#### QUESTIONS D'ÉTUDE
1 - Reproduisez fidèlement le passage de l'extrait sur la méritocratie républicaine qui s'ouvre sur les mots contenant « Laurence De Cock » et se clôt sur « fortes déterminations sociales. ».
2 - Poursuivez l'extrait sur la méritocratie républicaine au-delà de sa dernière phrase.

Laurence De Cock poursuit la déconstruction du mythe de la « méritocratie républicaine ». De fait, neuf fois sur dix, le passage d’enfants d’ouvriers et de paysans à un statut supérieur à celui des parents ne se vérifie pas. Elle cite Ferdinand Buisson, inspecteur et fervent partisan de la laïcité au début du XXe siècle, qui reconnaît que les rares cas d’ascension sociale demeure des exceptions consolantes, car la très grande majorité en est exclue. Il n’est pas question, pour autant, d’en finir avec la méritocratie, mais il ne faut pas être dupe et avoir conscience des fortes déterminations sociales.
Des obstacles d’ordre conjoncturel et idéologique
La conférencière évoque également les causes conjoncturelles dues au passage à la tête du ministère de l’Education nationale durant cinq ans de Jean-Michel Blanquer. Ce dernier a agi tel un rouleau compresseur pour mettre en œuvre son idéologie de l’école avec l’école de demain ou du futur, l’école de la « bienveillance », la suppression des concours, une idéologie très éloignée d’une réelle volonté de démocratisation du système éducatif. Les réformes « Blanquer » font système en imposant des méthodes de lecture et d’apprentissage des mathématiques, en imposant des outils clé en main transformant les enseignants en simples exécutants et vidant de sens leur métier, passant par pertes et profits l’expertise du terrain. Ces réformes méconnaissent la réalité qui fait que chaque classe est différente d’une année, car ce qui s’y déroule relève des relations humaines. Ces réformes considèrent que les élèves ne sont pas des enfants, des êtres humains, mais des papiers buvards.

#### Éléments de données
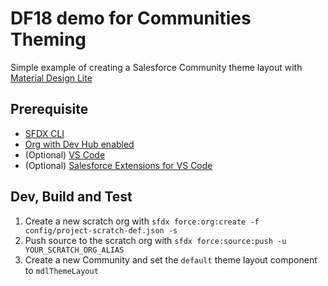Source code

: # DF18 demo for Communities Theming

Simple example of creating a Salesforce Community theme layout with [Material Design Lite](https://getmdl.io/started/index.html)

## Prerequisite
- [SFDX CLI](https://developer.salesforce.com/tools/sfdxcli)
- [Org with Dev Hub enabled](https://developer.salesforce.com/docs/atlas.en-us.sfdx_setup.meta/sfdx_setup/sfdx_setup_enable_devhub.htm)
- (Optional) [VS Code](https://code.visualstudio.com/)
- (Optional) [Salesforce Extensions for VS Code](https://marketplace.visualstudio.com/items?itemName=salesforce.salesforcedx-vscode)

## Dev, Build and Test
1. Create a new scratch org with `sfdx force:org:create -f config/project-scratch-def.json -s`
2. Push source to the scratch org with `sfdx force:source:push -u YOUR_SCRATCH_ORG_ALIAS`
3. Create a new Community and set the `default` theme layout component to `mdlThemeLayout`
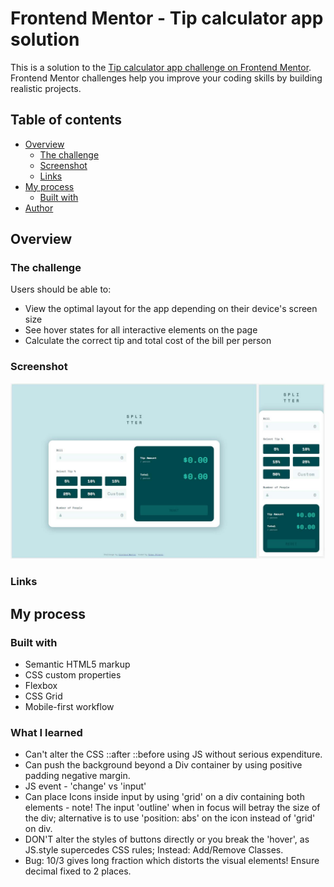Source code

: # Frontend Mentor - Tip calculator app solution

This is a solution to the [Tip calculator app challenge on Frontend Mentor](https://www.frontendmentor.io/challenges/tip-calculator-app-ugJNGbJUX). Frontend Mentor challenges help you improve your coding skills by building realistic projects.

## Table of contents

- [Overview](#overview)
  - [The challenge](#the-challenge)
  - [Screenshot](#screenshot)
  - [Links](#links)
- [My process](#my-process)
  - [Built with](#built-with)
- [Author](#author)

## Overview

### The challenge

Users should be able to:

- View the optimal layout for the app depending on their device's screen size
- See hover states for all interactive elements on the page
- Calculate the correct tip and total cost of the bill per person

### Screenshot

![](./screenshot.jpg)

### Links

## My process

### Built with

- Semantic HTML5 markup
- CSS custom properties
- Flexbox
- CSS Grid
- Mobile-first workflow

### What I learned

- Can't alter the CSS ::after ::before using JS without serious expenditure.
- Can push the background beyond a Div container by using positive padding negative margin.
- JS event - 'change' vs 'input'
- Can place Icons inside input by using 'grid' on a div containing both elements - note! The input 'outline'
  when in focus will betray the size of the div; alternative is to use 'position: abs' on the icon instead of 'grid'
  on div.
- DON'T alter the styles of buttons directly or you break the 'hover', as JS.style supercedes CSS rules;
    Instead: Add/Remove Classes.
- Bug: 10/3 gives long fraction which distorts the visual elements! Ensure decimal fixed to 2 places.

#### RÉPONSES PROPOSÉES
1 -
Laurence De Cock poursuit la déconstruction du mythe de la « méritocratie républicaine ». De fait, neuf fois sur dix, le passage d’enfants d’ouvriers et de paysans à un statut supérieur à celui des parents ne se vérifie pas. Elle cite Ferdinand Buisson, inspecteur et fervent partisan de la laïcité au début du XXe siècle, qui reconnaît que les rares cas d’ascension sociale demeure des exceptions consolantes, car la très grande majorité en est exclue. Il n’est pas question, pour autant, d’en finir avec la méritocratie, mais il ne faut pas être dupe et avoir conscience des fortes déterminations sociales.

2 -
La formation limitée aux sciences cognitives ou neurocognitives
Outre l’indigence de la formation pour raison de restrictions budgétaires, les seules qui principalement proposée relèvent de sciences cognitives qui ne sont certes pas inintéressantes en soi, mais ne couvrent de loin pas toute la palette des compétences requises pour exercer me métier d’enseignant. Les neuropsychologues eux-mêmes insistent pour que leur connaissance ne soit pas instrumentalisée politiquement. Ils donnent des indications sur le « comment les enfants apprennent » ni plus ni moins. En effet, en se basant sur les seules innovations et découvertes des sciences cognitives, les facteurs sociaux passent à la trappe. En ne s’appuyant que sur les seules considérations des sciences cognitives, on risque d’en arriver à de fausses conclusions : l’enfant n’apprend pas donc son cerveau ne fonctionne pas correctement et ainsi on cautionne les inégalités sociales qui sont invisibilisées. L’apport de ces sciences est intéressant et à prendre en compte, mais elles ne sont pas suffisantes.
Avec la seule prise en compte des apports de ces sciences fleurissent le pilotage par les évaluations chronophages et peu utiles. La conséquence est une sursimulation par exemple sur des points précis en mathématique qui permettent de bons résultats, mais éphémères.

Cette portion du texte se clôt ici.